_Records from a dataset_
----
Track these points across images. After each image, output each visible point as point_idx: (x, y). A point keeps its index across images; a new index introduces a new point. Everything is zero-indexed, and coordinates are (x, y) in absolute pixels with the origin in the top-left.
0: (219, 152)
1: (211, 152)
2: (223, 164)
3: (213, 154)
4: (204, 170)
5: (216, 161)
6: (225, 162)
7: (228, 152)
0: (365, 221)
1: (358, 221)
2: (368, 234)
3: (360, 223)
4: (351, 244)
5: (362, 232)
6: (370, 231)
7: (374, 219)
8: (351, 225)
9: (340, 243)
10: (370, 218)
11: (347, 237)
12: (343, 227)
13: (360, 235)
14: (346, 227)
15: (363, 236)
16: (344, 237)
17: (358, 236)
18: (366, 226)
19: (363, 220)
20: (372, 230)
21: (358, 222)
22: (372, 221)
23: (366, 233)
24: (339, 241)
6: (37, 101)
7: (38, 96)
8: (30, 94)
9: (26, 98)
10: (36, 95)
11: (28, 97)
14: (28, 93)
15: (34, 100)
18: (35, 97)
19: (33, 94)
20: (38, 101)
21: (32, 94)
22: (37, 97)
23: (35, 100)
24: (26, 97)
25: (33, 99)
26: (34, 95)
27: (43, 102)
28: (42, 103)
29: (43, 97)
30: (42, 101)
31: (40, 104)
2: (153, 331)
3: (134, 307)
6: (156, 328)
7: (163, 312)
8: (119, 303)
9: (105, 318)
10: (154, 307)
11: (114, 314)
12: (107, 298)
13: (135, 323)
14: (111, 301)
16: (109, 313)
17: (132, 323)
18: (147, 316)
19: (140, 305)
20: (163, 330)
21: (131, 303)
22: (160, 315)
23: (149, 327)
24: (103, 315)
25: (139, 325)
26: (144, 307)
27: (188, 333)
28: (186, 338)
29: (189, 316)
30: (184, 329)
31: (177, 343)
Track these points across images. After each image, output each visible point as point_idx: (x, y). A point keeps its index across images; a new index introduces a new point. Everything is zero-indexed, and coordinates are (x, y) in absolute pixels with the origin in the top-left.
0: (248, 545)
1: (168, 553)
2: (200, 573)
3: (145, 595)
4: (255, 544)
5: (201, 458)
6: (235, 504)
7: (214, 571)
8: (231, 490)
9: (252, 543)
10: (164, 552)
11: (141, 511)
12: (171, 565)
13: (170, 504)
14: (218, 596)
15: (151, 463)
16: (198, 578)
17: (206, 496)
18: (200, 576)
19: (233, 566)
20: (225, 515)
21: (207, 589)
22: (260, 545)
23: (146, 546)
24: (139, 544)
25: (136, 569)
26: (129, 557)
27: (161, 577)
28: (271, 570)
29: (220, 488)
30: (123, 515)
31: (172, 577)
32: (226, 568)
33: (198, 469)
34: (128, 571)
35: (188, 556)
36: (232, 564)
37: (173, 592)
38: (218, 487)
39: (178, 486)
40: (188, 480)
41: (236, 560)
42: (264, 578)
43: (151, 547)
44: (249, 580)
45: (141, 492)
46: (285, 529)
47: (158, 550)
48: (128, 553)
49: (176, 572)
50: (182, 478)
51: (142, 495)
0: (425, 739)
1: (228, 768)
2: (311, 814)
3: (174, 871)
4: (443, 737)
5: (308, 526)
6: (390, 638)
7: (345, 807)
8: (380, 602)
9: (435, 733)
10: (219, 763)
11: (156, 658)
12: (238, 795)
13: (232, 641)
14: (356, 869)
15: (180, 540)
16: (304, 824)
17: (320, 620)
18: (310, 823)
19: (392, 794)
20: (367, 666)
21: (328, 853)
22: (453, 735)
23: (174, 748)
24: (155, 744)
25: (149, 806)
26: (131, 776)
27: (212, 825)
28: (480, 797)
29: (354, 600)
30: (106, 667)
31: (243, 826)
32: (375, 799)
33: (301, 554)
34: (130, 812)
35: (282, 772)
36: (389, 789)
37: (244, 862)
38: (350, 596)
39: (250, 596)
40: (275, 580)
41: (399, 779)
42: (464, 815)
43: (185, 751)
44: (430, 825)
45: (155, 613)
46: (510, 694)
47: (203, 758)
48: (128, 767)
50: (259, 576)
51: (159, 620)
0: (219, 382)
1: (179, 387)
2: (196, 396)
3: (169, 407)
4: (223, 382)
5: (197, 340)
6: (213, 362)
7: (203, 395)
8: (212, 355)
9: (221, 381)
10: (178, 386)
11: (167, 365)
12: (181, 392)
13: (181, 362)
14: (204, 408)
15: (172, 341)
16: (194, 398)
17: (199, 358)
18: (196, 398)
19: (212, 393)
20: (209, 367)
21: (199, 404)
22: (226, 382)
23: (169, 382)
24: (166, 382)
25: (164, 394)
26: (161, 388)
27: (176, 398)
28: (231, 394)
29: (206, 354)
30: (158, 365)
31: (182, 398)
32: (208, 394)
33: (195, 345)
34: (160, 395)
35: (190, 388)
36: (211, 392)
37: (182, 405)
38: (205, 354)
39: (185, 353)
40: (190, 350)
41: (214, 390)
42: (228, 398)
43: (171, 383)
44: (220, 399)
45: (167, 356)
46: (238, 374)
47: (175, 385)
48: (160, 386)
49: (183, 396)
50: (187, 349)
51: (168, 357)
----
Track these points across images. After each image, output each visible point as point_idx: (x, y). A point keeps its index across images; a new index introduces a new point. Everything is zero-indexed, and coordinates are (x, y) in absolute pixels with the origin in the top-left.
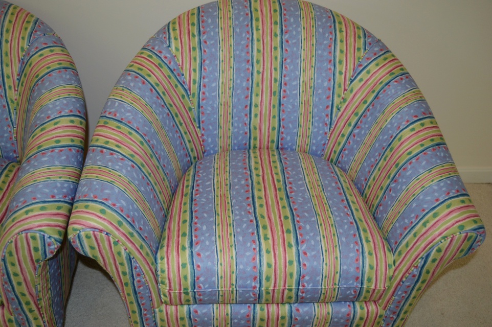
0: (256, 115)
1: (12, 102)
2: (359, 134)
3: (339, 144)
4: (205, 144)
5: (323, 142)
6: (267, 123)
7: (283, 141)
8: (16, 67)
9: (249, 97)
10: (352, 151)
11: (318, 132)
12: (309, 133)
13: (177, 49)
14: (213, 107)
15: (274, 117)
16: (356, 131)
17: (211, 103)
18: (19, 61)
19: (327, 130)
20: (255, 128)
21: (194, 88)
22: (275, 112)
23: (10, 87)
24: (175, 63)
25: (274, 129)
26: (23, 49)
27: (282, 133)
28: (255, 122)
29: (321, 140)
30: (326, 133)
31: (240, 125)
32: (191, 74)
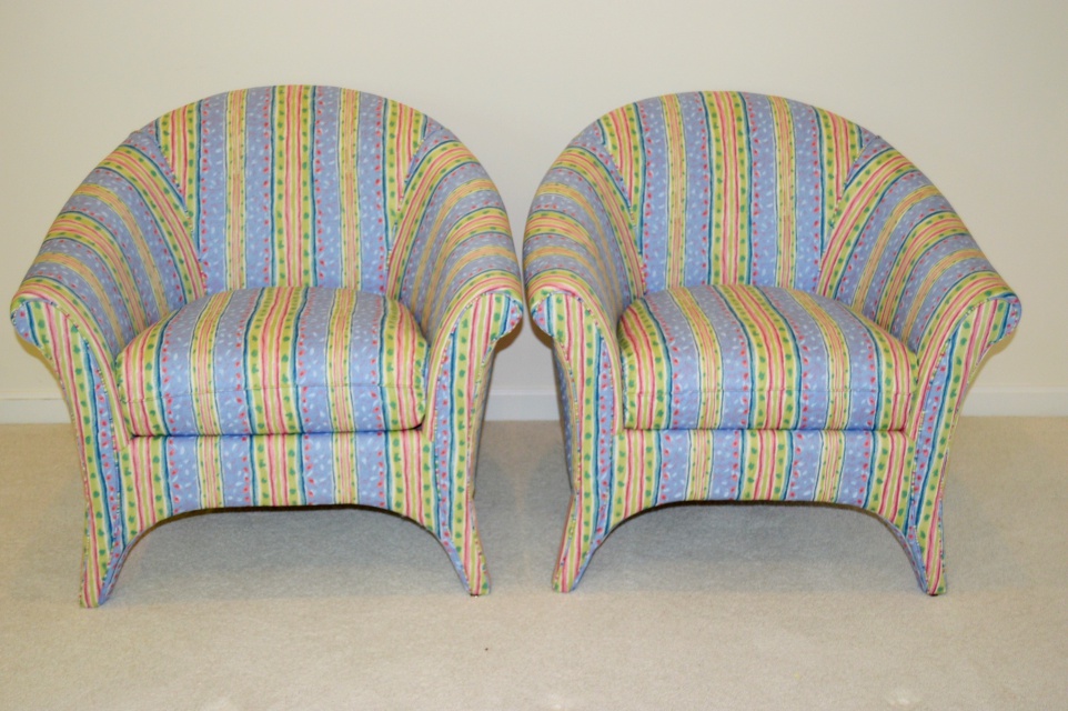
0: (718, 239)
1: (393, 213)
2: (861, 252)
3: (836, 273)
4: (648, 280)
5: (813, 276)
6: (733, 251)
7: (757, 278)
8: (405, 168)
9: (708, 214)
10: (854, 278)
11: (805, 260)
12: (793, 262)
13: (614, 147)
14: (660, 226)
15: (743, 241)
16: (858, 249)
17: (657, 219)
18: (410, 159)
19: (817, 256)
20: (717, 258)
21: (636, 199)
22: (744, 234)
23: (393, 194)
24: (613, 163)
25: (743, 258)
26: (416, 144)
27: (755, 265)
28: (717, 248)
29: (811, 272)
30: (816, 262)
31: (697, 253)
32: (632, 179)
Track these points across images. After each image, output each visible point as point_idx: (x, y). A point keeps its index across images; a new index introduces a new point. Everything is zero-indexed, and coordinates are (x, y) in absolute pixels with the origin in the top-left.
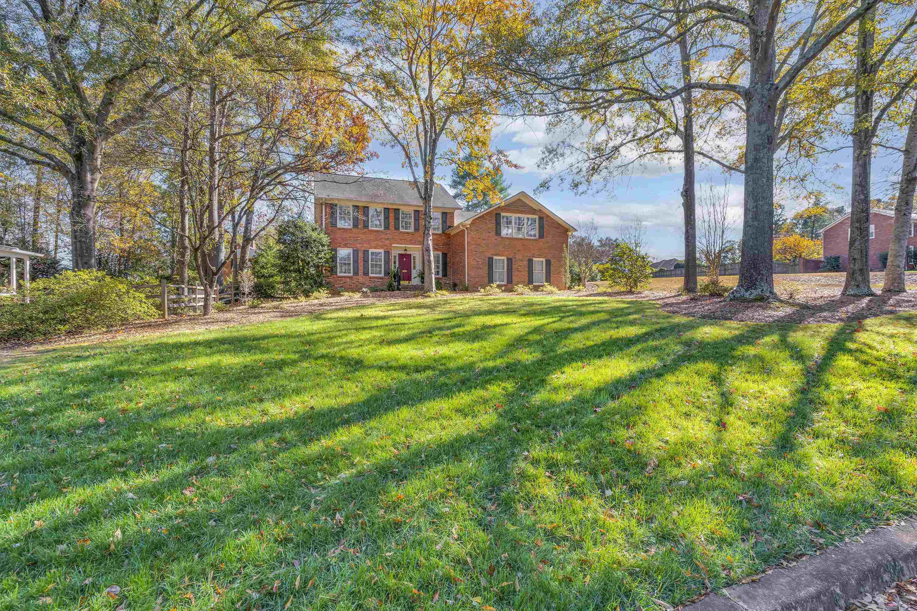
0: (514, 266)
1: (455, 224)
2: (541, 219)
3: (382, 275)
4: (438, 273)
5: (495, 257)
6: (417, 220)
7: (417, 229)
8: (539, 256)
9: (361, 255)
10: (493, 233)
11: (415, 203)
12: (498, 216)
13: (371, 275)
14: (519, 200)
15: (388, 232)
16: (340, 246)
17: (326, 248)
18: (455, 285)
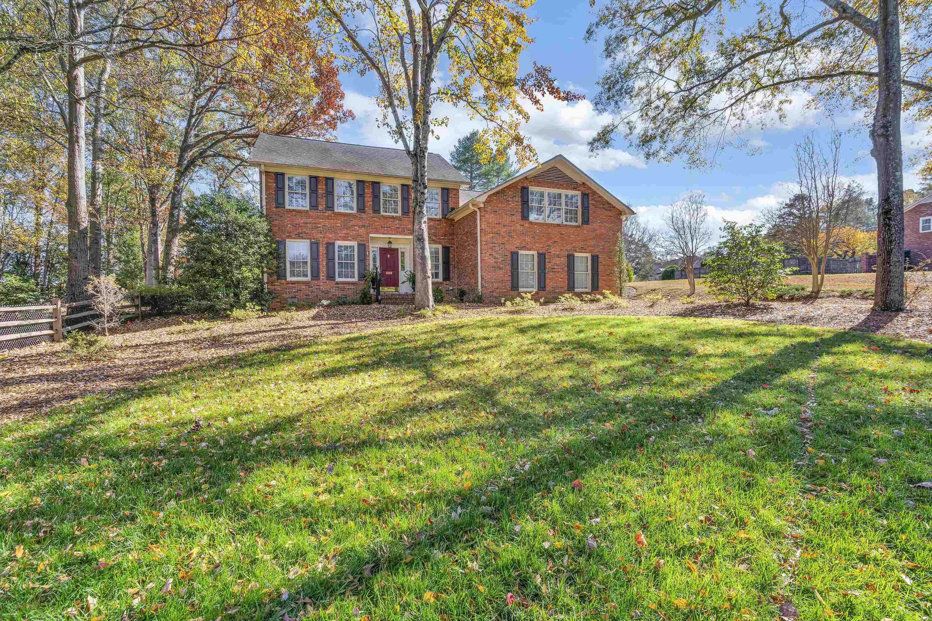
----
Reproduce the lines of the items above, from the line containing "25: (33, 99)" through the line containing "19: (140, 305)", both included.

25: (33, 99)
26: (34, 95)
27: (43, 102)
28: (42, 103)
29: (43, 97)
30: (42, 101)
31: (40, 104)
2: (153, 331)
3: (134, 307)
6: (156, 328)
7: (163, 312)
8: (119, 303)
9: (105, 318)
10: (154, 307)
11: (114, 314)
12: (107, 298)
13: (135, 323)
14: (111, 301)
16: (109, 313)
17: (132, 323)
18: (147, 316)
19: (140, 305)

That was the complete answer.